Well, there is one other thing you can try. I do not do this anymore . . . because I have DW and clone my HD . . . and I am magNIfIcent. However, it use to be called "Archive and Install." This is simply having your Installation Disk install a FRESH OS around what you have. You can then try to pull over your data then delete your old OS, but it is a pain in the butt.


Finally, there is a possibility that your HD is failing. I had that happen years ago when a background program crashed out of nowhere after I returned home after seeing a friend who spend the weekend dealing with his PC HD dying.

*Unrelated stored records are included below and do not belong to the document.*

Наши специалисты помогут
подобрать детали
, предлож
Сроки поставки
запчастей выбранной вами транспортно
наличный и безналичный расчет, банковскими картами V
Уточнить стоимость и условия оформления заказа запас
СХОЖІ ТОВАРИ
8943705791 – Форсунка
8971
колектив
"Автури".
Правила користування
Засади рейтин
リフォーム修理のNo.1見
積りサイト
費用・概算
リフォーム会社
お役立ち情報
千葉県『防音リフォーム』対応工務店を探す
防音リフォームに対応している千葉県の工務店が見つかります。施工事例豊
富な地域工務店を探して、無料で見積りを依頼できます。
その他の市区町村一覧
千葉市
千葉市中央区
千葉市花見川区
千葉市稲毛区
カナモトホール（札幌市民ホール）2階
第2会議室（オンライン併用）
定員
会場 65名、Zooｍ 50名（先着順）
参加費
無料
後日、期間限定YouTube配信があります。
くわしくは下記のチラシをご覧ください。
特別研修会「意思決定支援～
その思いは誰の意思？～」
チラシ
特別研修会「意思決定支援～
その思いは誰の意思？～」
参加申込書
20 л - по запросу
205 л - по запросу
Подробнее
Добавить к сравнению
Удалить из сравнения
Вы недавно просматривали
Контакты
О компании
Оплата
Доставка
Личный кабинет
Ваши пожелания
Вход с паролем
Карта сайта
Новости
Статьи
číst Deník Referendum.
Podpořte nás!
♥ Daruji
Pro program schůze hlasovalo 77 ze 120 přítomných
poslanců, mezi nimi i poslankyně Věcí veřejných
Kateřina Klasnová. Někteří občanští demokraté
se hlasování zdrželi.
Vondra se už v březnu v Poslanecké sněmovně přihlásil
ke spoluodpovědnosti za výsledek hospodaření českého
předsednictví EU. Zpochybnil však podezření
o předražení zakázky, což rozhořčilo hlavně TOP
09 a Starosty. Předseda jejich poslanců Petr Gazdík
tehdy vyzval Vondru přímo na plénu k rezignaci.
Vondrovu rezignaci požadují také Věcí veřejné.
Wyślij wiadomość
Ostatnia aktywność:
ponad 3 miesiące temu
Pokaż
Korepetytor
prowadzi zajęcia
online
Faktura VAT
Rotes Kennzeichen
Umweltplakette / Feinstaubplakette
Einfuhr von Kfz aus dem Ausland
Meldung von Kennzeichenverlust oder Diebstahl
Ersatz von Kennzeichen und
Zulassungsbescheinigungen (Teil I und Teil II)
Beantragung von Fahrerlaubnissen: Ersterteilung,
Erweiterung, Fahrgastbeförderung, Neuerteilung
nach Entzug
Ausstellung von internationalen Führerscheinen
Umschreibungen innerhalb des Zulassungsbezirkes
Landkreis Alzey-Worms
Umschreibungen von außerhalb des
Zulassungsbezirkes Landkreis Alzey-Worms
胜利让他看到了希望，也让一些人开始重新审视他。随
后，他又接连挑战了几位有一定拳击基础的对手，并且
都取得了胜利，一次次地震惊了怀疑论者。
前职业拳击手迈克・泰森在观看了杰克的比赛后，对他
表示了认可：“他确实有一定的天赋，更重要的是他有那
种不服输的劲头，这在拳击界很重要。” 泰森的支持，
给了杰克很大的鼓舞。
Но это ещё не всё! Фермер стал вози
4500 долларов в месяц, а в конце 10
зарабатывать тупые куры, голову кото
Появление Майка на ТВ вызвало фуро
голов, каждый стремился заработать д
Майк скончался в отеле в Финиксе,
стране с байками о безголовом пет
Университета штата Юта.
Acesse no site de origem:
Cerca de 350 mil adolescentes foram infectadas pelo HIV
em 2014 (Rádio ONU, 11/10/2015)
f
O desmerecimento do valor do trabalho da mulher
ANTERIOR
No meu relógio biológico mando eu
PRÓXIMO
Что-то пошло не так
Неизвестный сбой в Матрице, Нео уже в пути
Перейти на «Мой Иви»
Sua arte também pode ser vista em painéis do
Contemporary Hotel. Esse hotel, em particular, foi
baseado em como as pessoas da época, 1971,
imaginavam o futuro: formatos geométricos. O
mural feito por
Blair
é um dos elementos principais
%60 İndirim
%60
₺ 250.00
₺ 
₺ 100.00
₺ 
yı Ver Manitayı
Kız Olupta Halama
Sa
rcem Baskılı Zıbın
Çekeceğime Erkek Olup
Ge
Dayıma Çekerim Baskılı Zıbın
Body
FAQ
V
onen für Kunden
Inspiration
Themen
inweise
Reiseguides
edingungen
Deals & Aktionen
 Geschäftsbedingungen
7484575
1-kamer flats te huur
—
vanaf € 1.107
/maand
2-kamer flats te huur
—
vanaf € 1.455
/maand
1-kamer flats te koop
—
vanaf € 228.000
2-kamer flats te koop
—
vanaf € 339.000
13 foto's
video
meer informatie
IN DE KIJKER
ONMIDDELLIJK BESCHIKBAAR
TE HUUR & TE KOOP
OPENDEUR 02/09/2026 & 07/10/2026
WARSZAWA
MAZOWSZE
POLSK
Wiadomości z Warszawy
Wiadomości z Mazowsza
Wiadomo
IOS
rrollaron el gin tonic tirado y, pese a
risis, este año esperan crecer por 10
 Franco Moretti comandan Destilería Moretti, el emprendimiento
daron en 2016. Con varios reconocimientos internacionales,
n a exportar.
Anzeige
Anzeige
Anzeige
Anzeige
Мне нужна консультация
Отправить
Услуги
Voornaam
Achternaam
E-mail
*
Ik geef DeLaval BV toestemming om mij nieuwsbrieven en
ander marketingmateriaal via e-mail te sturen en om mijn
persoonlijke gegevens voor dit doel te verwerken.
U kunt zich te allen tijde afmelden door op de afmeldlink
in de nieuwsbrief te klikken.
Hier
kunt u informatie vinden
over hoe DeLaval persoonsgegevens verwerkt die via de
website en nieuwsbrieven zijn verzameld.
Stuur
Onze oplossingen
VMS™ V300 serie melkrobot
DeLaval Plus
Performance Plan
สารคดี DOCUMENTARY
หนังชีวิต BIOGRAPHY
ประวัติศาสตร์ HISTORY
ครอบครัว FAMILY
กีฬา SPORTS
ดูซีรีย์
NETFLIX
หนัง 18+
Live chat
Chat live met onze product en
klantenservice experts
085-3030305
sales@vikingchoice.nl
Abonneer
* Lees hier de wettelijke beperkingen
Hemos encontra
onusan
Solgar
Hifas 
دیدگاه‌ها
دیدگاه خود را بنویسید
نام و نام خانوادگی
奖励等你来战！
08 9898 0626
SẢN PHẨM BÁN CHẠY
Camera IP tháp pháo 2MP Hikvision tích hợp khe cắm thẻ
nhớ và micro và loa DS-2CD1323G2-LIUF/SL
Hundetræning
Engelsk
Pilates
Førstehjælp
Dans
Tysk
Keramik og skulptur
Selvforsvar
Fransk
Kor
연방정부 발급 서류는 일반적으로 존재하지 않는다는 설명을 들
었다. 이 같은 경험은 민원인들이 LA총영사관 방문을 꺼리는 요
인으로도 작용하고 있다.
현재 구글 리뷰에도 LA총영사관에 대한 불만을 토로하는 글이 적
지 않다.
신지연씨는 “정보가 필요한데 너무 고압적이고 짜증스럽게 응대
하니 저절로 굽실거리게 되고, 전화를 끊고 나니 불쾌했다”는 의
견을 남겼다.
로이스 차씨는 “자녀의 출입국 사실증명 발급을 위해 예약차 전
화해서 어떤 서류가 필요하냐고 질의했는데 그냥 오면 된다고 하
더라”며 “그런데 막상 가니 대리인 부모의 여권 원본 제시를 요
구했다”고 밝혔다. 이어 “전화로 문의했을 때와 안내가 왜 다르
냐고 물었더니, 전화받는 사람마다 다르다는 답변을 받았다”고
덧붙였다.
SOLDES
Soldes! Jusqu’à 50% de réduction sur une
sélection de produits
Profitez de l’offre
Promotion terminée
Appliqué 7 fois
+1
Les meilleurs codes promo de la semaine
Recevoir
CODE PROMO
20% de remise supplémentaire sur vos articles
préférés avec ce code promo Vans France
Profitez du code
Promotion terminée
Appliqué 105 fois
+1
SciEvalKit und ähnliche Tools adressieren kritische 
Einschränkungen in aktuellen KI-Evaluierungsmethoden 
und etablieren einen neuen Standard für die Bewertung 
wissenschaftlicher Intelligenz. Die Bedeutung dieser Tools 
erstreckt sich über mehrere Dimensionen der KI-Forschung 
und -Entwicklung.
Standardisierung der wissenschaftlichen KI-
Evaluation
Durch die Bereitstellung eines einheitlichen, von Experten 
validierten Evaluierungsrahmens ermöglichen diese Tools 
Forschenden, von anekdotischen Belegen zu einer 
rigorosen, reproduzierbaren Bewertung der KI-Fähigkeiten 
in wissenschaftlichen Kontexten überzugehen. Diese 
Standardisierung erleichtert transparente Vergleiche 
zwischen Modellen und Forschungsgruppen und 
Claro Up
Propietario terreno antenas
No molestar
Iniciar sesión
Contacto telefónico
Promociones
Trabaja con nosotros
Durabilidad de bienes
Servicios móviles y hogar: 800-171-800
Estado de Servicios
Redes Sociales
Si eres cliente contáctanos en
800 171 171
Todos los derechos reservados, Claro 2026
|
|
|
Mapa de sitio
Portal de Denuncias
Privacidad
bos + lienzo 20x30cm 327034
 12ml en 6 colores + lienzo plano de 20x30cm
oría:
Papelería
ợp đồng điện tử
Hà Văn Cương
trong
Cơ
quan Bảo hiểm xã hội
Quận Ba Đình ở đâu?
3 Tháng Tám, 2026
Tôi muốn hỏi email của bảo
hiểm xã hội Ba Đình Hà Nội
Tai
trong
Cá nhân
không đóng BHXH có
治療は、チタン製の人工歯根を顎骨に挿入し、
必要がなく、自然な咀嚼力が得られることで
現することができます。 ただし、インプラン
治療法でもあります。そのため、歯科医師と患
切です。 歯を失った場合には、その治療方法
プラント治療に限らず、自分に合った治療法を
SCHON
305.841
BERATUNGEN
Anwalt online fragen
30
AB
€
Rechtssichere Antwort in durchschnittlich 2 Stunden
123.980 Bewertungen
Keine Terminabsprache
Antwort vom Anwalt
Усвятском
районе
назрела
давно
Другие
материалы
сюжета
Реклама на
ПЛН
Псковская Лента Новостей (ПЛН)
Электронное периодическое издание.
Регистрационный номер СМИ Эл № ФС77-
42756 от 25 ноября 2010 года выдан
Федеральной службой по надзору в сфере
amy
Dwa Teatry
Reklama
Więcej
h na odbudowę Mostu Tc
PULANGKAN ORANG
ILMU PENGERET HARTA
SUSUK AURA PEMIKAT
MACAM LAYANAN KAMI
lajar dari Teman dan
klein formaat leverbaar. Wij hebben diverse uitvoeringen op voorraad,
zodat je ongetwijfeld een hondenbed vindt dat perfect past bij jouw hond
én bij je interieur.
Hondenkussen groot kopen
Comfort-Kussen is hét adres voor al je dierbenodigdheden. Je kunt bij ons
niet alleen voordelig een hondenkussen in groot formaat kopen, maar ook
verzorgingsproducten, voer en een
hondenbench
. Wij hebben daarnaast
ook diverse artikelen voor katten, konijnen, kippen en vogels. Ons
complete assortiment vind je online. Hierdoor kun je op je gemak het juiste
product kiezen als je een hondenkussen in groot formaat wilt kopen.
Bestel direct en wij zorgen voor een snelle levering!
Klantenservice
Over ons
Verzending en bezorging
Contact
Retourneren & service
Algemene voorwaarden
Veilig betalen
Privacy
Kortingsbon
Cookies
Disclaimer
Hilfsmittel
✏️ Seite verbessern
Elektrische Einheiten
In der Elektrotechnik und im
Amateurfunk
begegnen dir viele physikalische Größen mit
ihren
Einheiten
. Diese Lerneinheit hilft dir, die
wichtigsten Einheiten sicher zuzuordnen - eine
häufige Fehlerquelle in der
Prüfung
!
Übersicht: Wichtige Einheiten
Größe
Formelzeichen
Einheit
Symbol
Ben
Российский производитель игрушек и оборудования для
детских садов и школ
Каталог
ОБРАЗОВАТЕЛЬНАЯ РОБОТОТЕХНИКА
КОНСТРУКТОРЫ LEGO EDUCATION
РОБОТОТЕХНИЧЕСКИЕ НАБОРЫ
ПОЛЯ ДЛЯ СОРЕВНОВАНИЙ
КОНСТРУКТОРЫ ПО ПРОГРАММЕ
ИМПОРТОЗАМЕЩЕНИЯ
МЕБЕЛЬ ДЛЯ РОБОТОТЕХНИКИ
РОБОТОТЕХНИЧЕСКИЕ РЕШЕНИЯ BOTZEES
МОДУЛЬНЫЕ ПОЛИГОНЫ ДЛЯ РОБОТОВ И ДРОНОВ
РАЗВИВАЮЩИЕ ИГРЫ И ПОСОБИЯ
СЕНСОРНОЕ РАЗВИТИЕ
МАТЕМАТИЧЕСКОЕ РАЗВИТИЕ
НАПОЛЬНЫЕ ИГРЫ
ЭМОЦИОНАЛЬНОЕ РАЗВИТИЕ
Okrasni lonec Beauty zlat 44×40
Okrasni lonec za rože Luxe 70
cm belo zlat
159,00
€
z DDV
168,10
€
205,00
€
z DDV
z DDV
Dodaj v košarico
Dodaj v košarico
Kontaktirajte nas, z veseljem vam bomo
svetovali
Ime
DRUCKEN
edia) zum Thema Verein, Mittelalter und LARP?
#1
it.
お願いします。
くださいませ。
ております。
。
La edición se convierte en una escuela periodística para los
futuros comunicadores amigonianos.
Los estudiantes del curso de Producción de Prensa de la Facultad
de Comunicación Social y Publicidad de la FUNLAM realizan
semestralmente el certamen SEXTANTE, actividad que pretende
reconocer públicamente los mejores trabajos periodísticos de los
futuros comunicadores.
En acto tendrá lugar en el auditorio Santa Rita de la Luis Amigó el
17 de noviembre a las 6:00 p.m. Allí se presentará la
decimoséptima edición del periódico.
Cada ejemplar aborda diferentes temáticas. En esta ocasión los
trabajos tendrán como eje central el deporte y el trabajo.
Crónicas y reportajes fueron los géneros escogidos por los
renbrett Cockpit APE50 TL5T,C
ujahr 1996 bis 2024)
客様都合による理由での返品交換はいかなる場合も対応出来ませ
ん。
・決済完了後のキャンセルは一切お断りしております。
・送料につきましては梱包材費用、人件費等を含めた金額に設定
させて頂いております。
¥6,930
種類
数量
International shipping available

He threw a brick at me when I asked him if he backed-up his data.

I put in DW, found a frelled volume, created the image, and--because I did not have an Ext-HD because I am, basically, an idiot, slowly copied everything to, not DVDs, but CDs. I tried, then, to Archive and Install, but the HD was then DEAD. COMPLETELY.

The reason I bore you with that is IF your HD is dying you have to act fast to save your data. The more you run it, the more likely it will die for good. That is a worse case scenario, but, you know, just when you think it cannot get worse, U2 releases another album.

--J.D.
 
and it shows that the Macintosh HD can't be repaired cos it's still in use.

Hold on . . . are you using Disk Utility FROM your Installation Disk or after you try to boot up? If the later, it is on the disk you are trying to repair . . . and it cannot "unboot" itself and repair itself. It is like a paradox . . . and stuff.

IF that is the case, you need to boot up on your Installation Disk, THEN run DU. I assumed you had done that.

--J.D.
 
Hold on . . . are you using Disk Utility FROM your Installation Disk or after you try to boot up? If the later, it is on the disk you are trying to repair . . . and it cannot "unboot" itself and repair itself. It is like a paradox . . . and stuff.

IF that is the case, you need to boot up on your Installation Disk, THEN run DU. I assumed you had done that.

--J.D.
This quote from the OP "i did this command-s at start up and this sbin/fsck"
leads me to think he was not using Disk Utility at all but was in Single user mode.